Target Packet Capture

Basically, there were so many connections being opened by the NLB and were getting terminated by the host. Zooming in to a specific stream:

Packet capture (single TCP stream)

Resolution

At this point it was pretty clear that there was something wrong with the host instances. Since we use Silver AMIs (customised AWS Golden AMIs) we were not sure it was due to some configuration that we did. So we set up target instances for the NLB using (i) a stock AWS Windows 2016 AMI running the default IIS Website and (ii) an Ubuntu AMI running a simple python web server (this can be done without any extra tools by running # python3 -m http.server as python3 is shipped with Ubuntu).

What we noticed with NLB TCP RSTs was quite interesting:

NLB metrics (Target reset count)

TCP RSTs with different targets

Even with the stock Windows AMI, TCP RSTs were still happening. They decreased when NLB cross-zone load balancing was disabled (point a.) but almost doubled with cross-zone load balancing (point b.). And surprisingly, there were no TCP RSTs with Ubuntu server (point c.).

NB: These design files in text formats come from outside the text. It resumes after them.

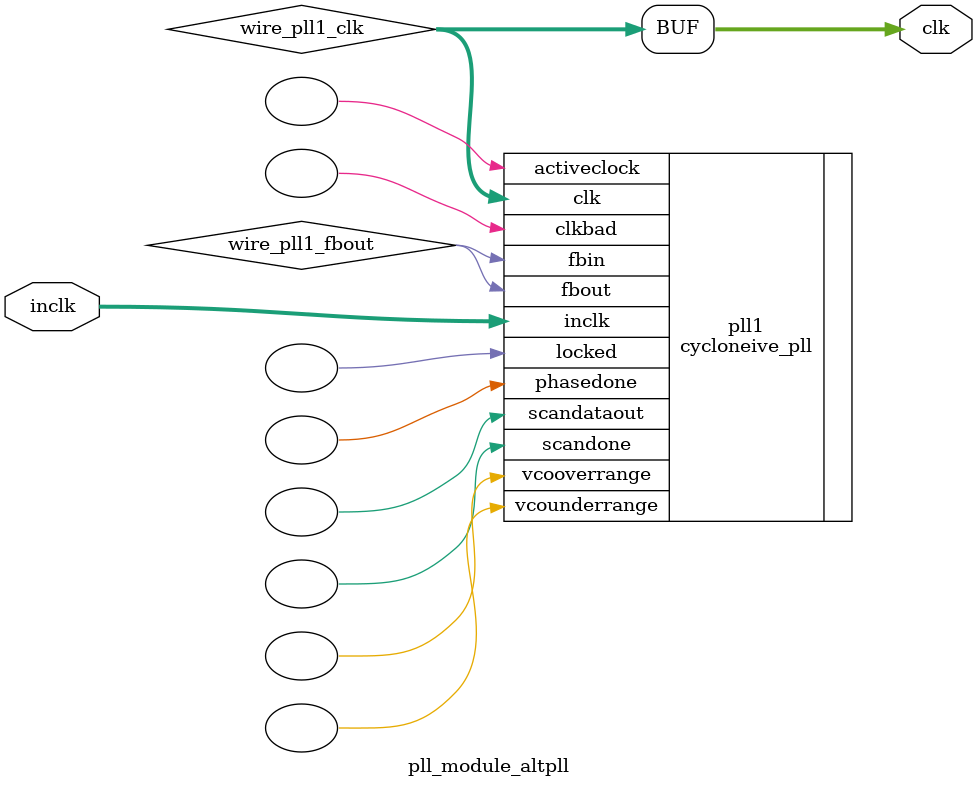
<source format=v>






//synthesis_resources = cycloneive_pll 1 
//synopsys translate_off
`timescale 1 ps / 1 ps
//synopsys translate_on
module  pll_module_altpll
	( 
	clk,
	inclk) /* synthesis synthesis_clearbox=1 */;
	output   [4:0]  clk;
	input   [1:0]  inclk;
`ifndef ALTERA_RESERVED_QIS
// synopsys translate_off
`endif
	tri0   [1:0]  inclk;
`ifndef ALTERA_RESERVED_QIS
// synopsys translate_on
`endif

	wire  [4:0]   wire_pll1_clk;
	wire  wire_pll1_fbout;

	cycloneive_pll   pll1
	( 
	.activeclock(),
	.clk(wire_pll1_clk),
	.clkbad(),
	.fbin(wire_pll1_fbout),
	.fbout(wire_pll1_fbout),
	.inclk(inclk),
	.locked(),
	.phasedone(),
	.scandataout(),
	.scandone(),
	.vcooverrange(),
	.vcounderrange()
	`ifndef FORMAL_VERIFICATION
	// synopsys translate_off
	`endif
	,
	.areset(1'b0),
	.clkswitch(1'b0),
	.configupdate(1'b0),
	.pfdena(1'b1),
	.phasecounterselect({3{1'b0}}),
	.phasestep(1'b0),
	.phaseupdown(1'b0),
	.scanclk(1'b0),
	.scanclkena(1'b1),
	.scandata(1'b0)
	`ifndef FORMAL_VERIFICATION
	// synopsys translate_on
	`endif
	);
	defparam
		pll1.bandwidth_type = "auto",
		pll1.clk0_divide_by = 5,
		pll1.clk0_duty_cycle = 50,
		pll1.clk0_multiply_by = 4,
		pll1.clk0_phase_shift = "0",
		pll1.compensate_clock = "clk0",
		pll1.inclk0_input_frequency = 20000,
		pll1.operation_mode = "normal",
		pll1.pll_type = "auto",
		pll1.lpm_type = "cycloneive_pll";
	assign
		clk = {wire_pll1_clk[4:0]};
endmodule //pll_module_altpll
//VALID FILE

</source>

Also interesting was this behaviour happening even when no traffic was being injected. This meant two things:

  1. NLB was sending too many (relatively) TCP connection requests without any other traffic to the targets

  2. There was (probably) something different of how Windows handles and responds to those TCP connection requests

The many connections must be the NLB health checks. These cannot be disabled in NLBs. What we realised then is (and what we didn’t pay enough attention to initially) was that the NLB health check is of type TCP. TCP health checks shouldn’t have any problem as it works absolutely fine as we noticed with the Ubuntu host and there’s no documented misbehaviour. Besides, it is the default health check type. Thinking why not, we changed health check type to HTTP and it did the trick!

NLB metrics (improved)

TCP RSTs with HTTP health check

The TCP RSTs from the Windows host went to zero.

Lessons learnt

This was an annoying issue yet the investigation was quite interesting. The key finding was that you shouldn’t be using TCP health checks for Windows hosts (at least for the specific EC2/Windows Server configuration that we used).